→ **Given text**:
● ● ● ●
How different vitamins affect the body
Vitamin B2 (riboflavin): It works with other B vitamins by promoting the growth and production of red blood cells.
Vitamin B3 (niacin): Helps convert food into energy. It is also essential for the proper functioning of the skin, blood cells, brain and nervous system.
Vitamin B5 (pantothenic acid): Helps make lipids, neurotransmitters, steroid hormones and hemoglobin in the body.
Vitamin B6 (pyridoxine): This vitamin may reduce the risk of heart disease by helping to lower homocysteine levels. It also helps convert tryptophan into niacin and serotonin, a mood-regulating neurotransmitter.
Vitamin B9 (folic acid): Vital for the creation of new cells, it helps prevent birth defects of the brain and spine when taken early in pregnancy. It may also reduce the risk of colon cancer.
Vitamin B12 (cobalamin): Vitamin B12 is important for metabolism and energy production. It also helps form red blood cells and maintain the central nervous system.
Biotin: Biotin helps metabolize proteins and carbohydrates. It also promotes healthy bones and hair.
Vitamin C (ascorbic acid): It is an important antioxidant that promotes healthy teeth and gums. It also helps the body absorb iron and maintain healthy tissue by promoting wound healing. Vitamin C can help boost the immune system to help prevent or cure disease.
Vitamin D (calciferol): Also known as the “sunshine vitamin,” vitamin D is made in the body after individuals spend time in the sun. It’s hard to get enough vitamin D from food sources alone. Vitamin D also helps the body absorb calcium, which is vital for healthy bones and teeth.
Vitamin E (tocopherol): An antioxidant that helps the body form red blood cells and use vitamin K. Scientists are also investigating a potential relationship between vitamin E and a lower risk of Alzheimer’s disease.
Vitamin K (menadione): Vitamin K activates proteins and calcium essential for blood clotting. It can also help prevent hip fractures.
● ● ● ●
→ **Given entries**:

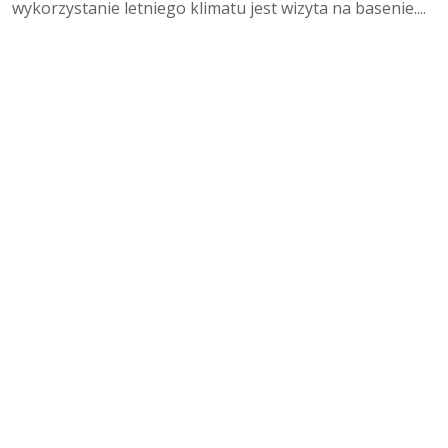
wykorzystanie letniego klimatu jest wizyta na basenie....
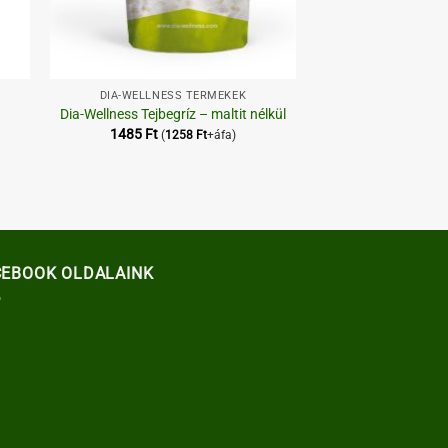
+
DIA-WELLNESS TERMÉKEK
Dia-Wellness Tejbegríz – maltit nélkül
1485
Ft
(
1258
Ft
+áfa)
CEBOOK OLDALAINK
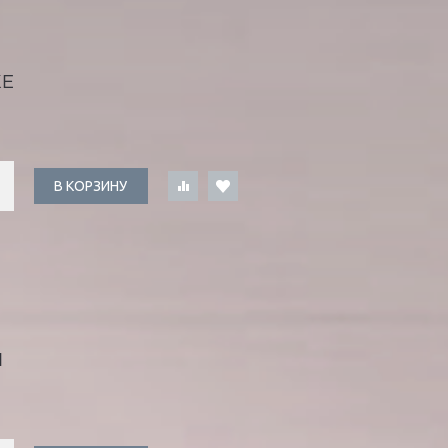
ЖЕ
В КОРЗИНУ
Я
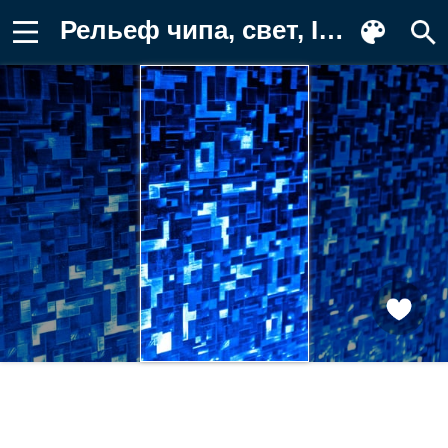
Рельеф чипа, свет, Intel, текстура Картинка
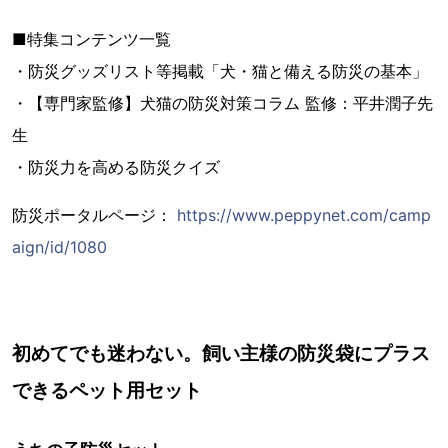
■特集コンテンツ一覧
・防災グッズリスト等掲載「犬・猫と備える防災の基本」
・【専門家監修】犬猫の防災対策コラム 監修：平井潤子先
生
・防災力を高める防災クイズ
防災ポータルページ：
https://www.peppynet.com/camp
aign/id/1080
初めてでも迷わない。飼い主様の防災袋にプラス
できるペット用セット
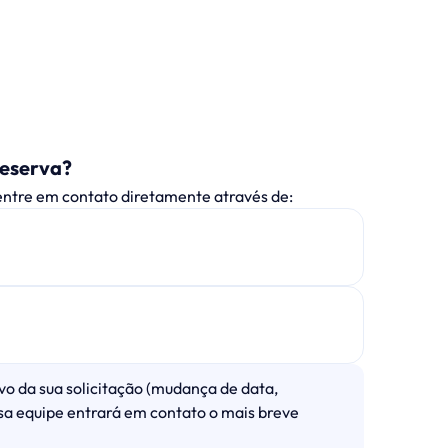
reserva?
entre em contato diretamente através de:
vo da sua solicitação (mudança de data,
ssa equipe entrará em contato o mais breve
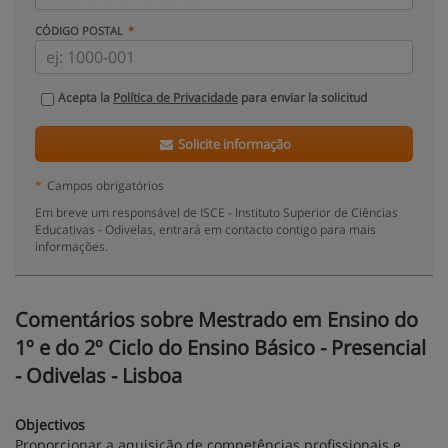
CÓDIGO POSTAL
Acepta la
Política de Privacidade
para enviar la solicitud
Solicite informação
*
Campos obrigatórios
Em breve um responsável de ISCE - Instituto Superior de Ciências
Educativas - Odivelas, entrará em contacto contigo para mais
informações.
Comentários sobre Mestrado em Ensino do
1º e do 2º Ciclo do Ensino Básico - Presencial
- Odivelas - Lisboa
Objectivos
Proporcionar a aquisição de competências profissionais e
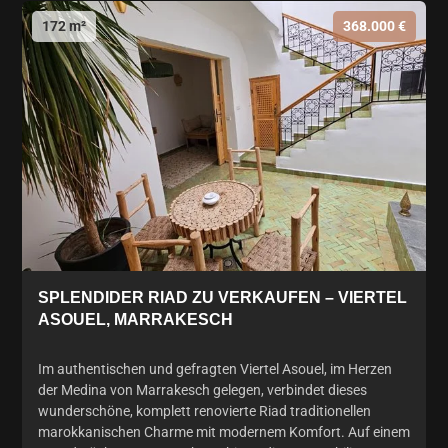
172 m²
368.000 €
SPLENDIDER RIAD ZU VERKAUFEN – VIERTEL
ASOUEL, MARRAKESCH
Im authentischen und gefragten Viertel Asouel, im Herzen
der Medina von Marrakesch gelegen, verbindet dieses
wunderschöne, komplett renovierte Riad traditionellen
marokkanischen Charme mit modernem Komfort. Auf einem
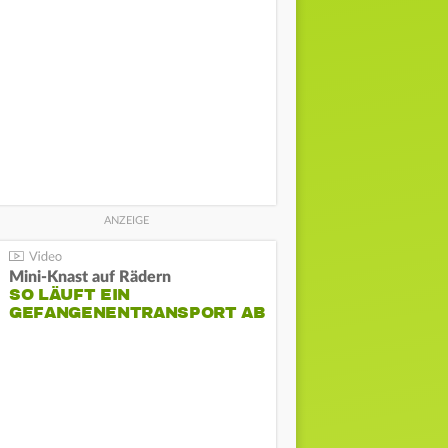
Mini-Knast auf Rädern
SO LÄUFT EIN
GEFANGENENTRANSPORT AB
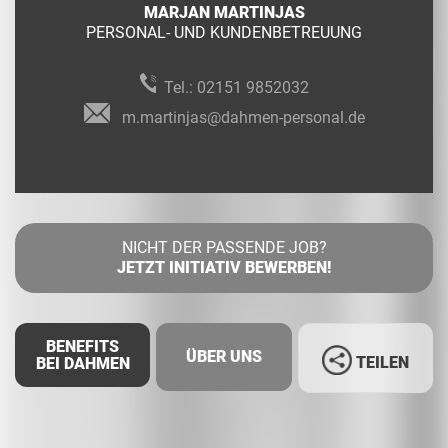
MARJAN MARTINJAS
PERSONAL- UND KUNDENBETREUUNG
Tel.:
02151 9852032
m.martinjas@dahmen-personal.de
NICHT DER PASSENDE JOB?
JETZT INITIATIV BEWERBEN!
BENEFITS
ÜBER UNS
TEILEN
BEI DAHMEN
Facebook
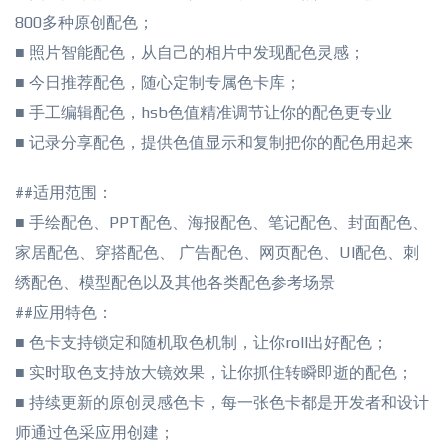
800多种原创配色；
■ 照片智能配色，从自己的相片中发现配色灵感；
■ 今日推荐配色，随心定制专属色卡库；
■ 手工编辑配色，hsb色值精准调节让你的配色更专业
■ 记录分享配色，提供色值显示和复制把你的配色用起来
##适用范围：
■ 手绘配色、PPT配色、海报配色、笔记配色、封面配色、
家居配色、穿搭配色、 广告配色、网页配色、UI配色、刺
绣配色、模型配色以及其他各类配色参考场景
##应用特色：
■ 色卡支持锁定和随机取色机制，让你roll出好配色；
■ 实时取色支持放大镜效果，让你抓住转瞬即逝的配色；
■ 持续更新的原创灵感色卡，每一张色卡都是开发者和设计
师通过色采应用创建；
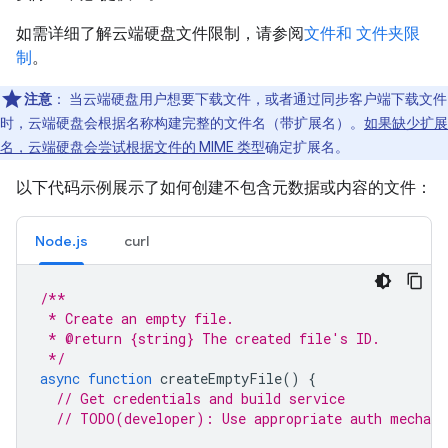
如需详细了解云端硬盘文件限制，请参阅
文件和 文件夹限
制
。
注意
：
当云端硬盘用户想要下载文件，或者通过同步客户端下载文件
时，云端硬盘会根据名称构建完整的文件名（带扩展名）。
如果缺少扩展
名，云端硬盘会尝试根据文件的 MIME 类型
确定扩展名。
以下代码示例展示了如何创建不包含元数据或内容的文件：
Node.js
curl
/**
 * Create an empty file.
 * @return {string} The created file's ID.
 */
async
function
createEmptyFile
()
{
// Get credentials and build service
// TODO(developer): Use appropriate auth mechani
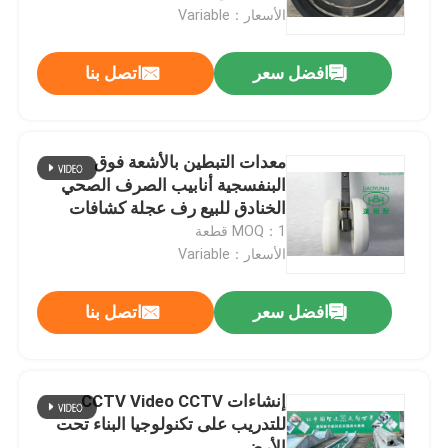
الأسعار：Variable
جولة في المعمل
افضل سعر
اتصل بنا
رقابة جودة
معدات التبطين بالأشعة فوق
اتصل بنا
البنفسجية أنابيب الصرف الصحي
الخنادق للبيع رف عجلة كشافات
MOQ：1 قطعة
أخبار
الأسعار：Variable
اطلب اقتباس
افضل سعر
اتصل بنا
معدات الأشعة فوق البنفسجية CIPP
إنشاءات CCTV Video CCTV
للتدريب على تكنولوجيا البناء تحت
الأشعة فوق البنفسجية علاجه CIPP
الأرض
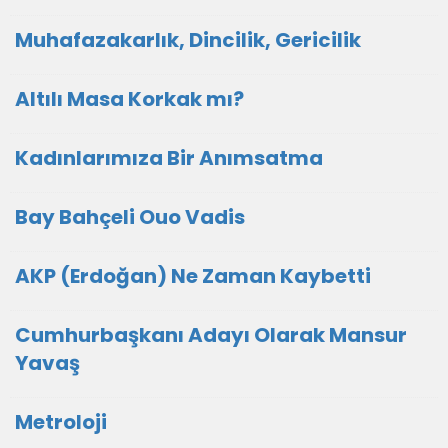
Muhafazakarlık, Dincilik, Gericilik
Altılı Masa Korkak mı?
Kadınlarımıza Bir Anımsatma
Bay Bahçeli Ouo Vadis
AKP (Erdoğan) Ne Zaman Kaybetti
Cumhurbaşkanı Adayı Olarak Mansur
Yavaş
Metroloji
● ● ● ●
→ **Things to do**:
A. In the text on how vitamins affect the body, what nickname does vitamin D have?
B. From the text on how vitamins affect the body, extract the stretch from "Vitamin B6 (pyridoxine): This" through "bones and hair.".

→ **Task-by-task solutions**:
A. The "sunshine vitamin."

B.
Vitamin B6 (pyridoxine): This vitamin may reduce the risk of heart disease by helping to lower homocysteine levels. It also helps convert tryptophan into niacin and serotonin, a mood-regulating neurotransmitter.
Vitamin B9 (folic acid): Vital for the creation of new cells, it helps prevent birth defects of the brain and spine when taken early in pregnancy. It may also reduce the risk of colon cancer.
Vitamin B12 (cobalamin): Vitamin B12 is important for metabolism and energy production. It also helps form red blood cells and maintain the central nervous system.
Biotin: Biotin helps metabolize proteins and carbohydrates. It also promotes healthy bones and hair.